Aging of Japan to bring agricultural policy change? I’m unconvinced.

The formation of free trade agreements and other international trade efforts are often hampered by points on agricultural policy. Some policy makers remark that the aging of Japan’s population and a related decline of agricutural workers will naturallly pressure changes in agricultural policy–perhaps facilitating trade negotiating. I am not convinced.

The argument is that the decline of workers both practically capable of agricultural labors and able to exercise politicial power will change the debate.

It is true that agricultual workers are rapidly declining. Most japanese can describe a case of a family farm closing solewhere in japan because no sibling cousiin or aynone else is left to farm. Young people who perform their ethical “oya kouko” obligation to their family often find it difficult to even make a family for lack of a spouse.

However this decline in the number of farmers has not been sudden. It does not follow that low numbers of farmers has impacted the ability to farm productively. Prohibitions on non-natural persons (companies) ownership of farms has been one barrier to more effiicient economic farming that comes to mind. However there has been a relaxation of these prohibitions and serious efforts to remove them altogether. There is also Japan’s stuborn refusal to seriously address connections between liberalization of immigration policies and possibility of achieving agricultual policy goals. Thus decline of farmers in Japan does not mean a change of policy is going to happy.

The other prong of the argument about declining farm family numbers relates to political power. Japanese farmers in regional areas exercise significant power by virtue of how diet members are elected. (Diet members are the national legislative representatives to the parliment.) However to effect how rural votes weigh in national elections, you have to have redistricting, and lower numbers may not naturally bring about redistricting. Declining numbers of farmers has happened gradually, and Japan has had many opportunities to resolve electorial districting concerns.

There is something else important to consider when looking at Japan’s agricultural industry. Today the decline measures and shows the total number of people working in the agriculture sector, but of the total only a small portion are actually farmers. The number of people raising the agriculatural bloody shirt in policy debates, naturally may not be granpa and granma whossit living in the hinterland. Like any market sector, interested parties can always hold out a sympathetic mascot to achieve political goals–even if they share little practically with their daily experience.

How can Japan or other countries balance the many complex and important (remember this author grew up in a small Kansas farm town) agriculture concerns with the compelling benefits of free trade?

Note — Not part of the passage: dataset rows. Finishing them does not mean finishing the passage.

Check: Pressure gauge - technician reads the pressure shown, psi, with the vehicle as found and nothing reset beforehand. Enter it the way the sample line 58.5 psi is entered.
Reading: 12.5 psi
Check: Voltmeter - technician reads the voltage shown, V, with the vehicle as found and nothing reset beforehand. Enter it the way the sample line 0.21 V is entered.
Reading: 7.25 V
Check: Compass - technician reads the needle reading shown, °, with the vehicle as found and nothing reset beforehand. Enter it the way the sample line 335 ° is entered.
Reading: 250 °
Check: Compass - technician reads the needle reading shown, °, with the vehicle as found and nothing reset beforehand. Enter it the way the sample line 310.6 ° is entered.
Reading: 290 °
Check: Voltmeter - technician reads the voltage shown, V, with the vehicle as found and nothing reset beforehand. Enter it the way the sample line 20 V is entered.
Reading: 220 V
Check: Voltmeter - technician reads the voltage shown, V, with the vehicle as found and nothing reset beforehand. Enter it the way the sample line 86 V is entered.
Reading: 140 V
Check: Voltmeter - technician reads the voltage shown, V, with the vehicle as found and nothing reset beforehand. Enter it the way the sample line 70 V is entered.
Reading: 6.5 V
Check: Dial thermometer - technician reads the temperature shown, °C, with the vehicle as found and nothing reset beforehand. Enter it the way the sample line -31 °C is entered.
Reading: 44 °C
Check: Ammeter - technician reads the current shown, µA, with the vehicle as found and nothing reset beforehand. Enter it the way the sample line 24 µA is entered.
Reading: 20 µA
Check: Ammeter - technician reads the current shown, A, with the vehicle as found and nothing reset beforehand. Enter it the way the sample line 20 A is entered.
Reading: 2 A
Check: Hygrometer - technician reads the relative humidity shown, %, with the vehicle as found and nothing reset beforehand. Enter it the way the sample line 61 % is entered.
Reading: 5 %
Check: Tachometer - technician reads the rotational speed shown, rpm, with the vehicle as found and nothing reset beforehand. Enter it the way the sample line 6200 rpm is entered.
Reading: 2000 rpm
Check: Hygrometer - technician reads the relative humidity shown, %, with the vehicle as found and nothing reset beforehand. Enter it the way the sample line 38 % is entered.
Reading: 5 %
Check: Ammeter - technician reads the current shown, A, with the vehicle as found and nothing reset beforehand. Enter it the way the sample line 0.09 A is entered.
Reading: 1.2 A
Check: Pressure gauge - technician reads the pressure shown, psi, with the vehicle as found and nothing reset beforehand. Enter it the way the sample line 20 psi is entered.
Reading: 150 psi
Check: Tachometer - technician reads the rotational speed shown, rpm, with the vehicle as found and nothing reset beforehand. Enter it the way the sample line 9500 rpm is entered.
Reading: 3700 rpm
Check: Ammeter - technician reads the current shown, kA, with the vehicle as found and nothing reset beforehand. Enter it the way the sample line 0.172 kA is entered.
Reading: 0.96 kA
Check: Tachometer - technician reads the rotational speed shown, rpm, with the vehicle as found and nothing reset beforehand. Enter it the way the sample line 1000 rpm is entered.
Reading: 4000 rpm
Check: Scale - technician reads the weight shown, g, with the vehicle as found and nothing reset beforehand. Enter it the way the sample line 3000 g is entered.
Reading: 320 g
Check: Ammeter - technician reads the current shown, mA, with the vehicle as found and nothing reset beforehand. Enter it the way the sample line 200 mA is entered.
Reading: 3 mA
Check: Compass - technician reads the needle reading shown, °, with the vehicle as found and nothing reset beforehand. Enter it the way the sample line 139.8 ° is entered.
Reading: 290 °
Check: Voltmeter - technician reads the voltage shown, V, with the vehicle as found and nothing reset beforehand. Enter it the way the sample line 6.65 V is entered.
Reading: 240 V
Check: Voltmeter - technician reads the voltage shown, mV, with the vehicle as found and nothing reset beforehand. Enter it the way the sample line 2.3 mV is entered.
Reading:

Greater liberalization is key but how to implement liberalization is naturally a throny issue.

Japan could deeply enrich its economy and move closer to finding their answer to resolving agricultrual reform by divesting the central government of regulatory power and strengthening their regional governments. In fact a model very much like the U.S. federalist model has been proposed in a bill in the last diet and past last month. This “doushusei” reform bill could be an important step in achieving better food. better farming, and better government in Japan. This observer intends to follow the reform closely.